Each of the “Magnificent Seven” stocks – including Nvidia, Microsoft and Meta – as well as Amazon, Apple, alphabetAnd Tesla – are all investing huge sums in generative AI and machine learning. Maybe in a few years we’ll look back and cringe at Nvidia’s enormous valuation.

Better AI stocks?

One way to get around this might be to buy AI-related stocks rather than the technology companies themselves. This approach gives me the opportunity to hedge my bets as well as Avoid the huge premiums these growth companies attract.

With that in mind, here are some ways that I think could be great to capitalize on the AI ​​revolution.

Electric shock

AI applications, especially deep learning and processing large amounts of data, require significant computing power. This in turn leads to a rapid expansion of data centers that house the necessary hardware and thus a sharp increase in electricity demand.

Energy consumption data from Ireland this week underscores just how much power is needed to run these hubs, with electricity consumption by the country’s data centres increasing by a fifth between 2022 and 2023. The sector now accounts for 21% of Ireland’s total electricity, more than all of the country’s urban households combined.

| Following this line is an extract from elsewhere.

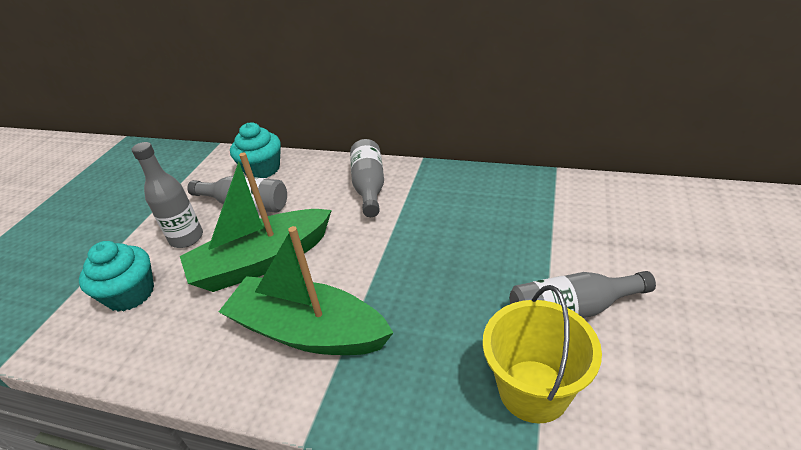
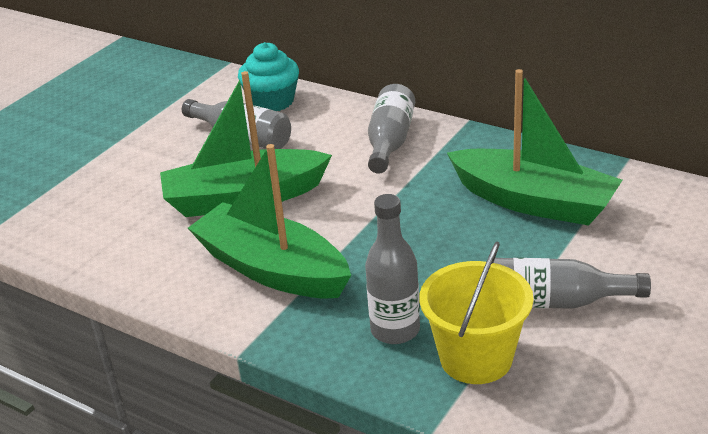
camera: 15 degrees right, 5 degrees down
turquoise cupcake [79,241,154,312] -> none
grey bottle [131,142,203,248] -> grey bottle moved to [365,194,420,344]
none -> green boat [447,69,622,226]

Power consumption of data centers in Ireland.Power consumption of data centers in Ireland.

Source: CSO Ireland

Given the rapid growth of AI, countries are at risk of missing their carbon neutrality targets. The result could be a global increase in renewable energy generation.

Greencoat Renewable Energy is one such company that could benefit from Ireland’s electricity outflow. It primarily owns and operates onshore and offshore wind farms across Europe, most of which are located on the Emerald Isle.

Other strong stocks in the renewable energy sector are The Renewable Infrastructure Group — a stock that I own in my own portfolio — and FTSE100 Wind energy giant SSEIn fact, investors today have dozens of such stocks to choose from.

Periods of adverse weather can severely impact the energy production and profits of such companies. But like Nvidia, they also have significant growth potential as the fight against climate change intensifies.

The post “Should I buy NVIDIA shares? I think these AI-related stocks could be better investments” appeared first on The Motley Fool UK.

Further reading

John Mackey, former CEO of Whole Foods Market, an Amazon subsidiary, is a member of The Motley Fool’s board of directors. Randi Zuckerberg, a former director of market development and spokesperson for Facebook and sister of Meta Platforms CEO Mark Zuckerberg, is a member of The Motley Fool’s board of directors. Suzanne Frey, an executive at Alphabet, is a member of The Motley Fool’s board of directors. Royston Wild holds positions in the Renewables Infrastructure Group. The Motley Fool UK has recommended Alphabet, Amazon, Apple, Meta Platforms, Microsoft, Nvidia, and Tesla. The views expressed about companies mentioned in this article are those of the author and may therefore differ from the official recommendations we make in our subscription services such as Share Advisor, Hidden Winners, and Pro. At The Motley Fool, we believe that considering a diverse range of insights makes us better investors.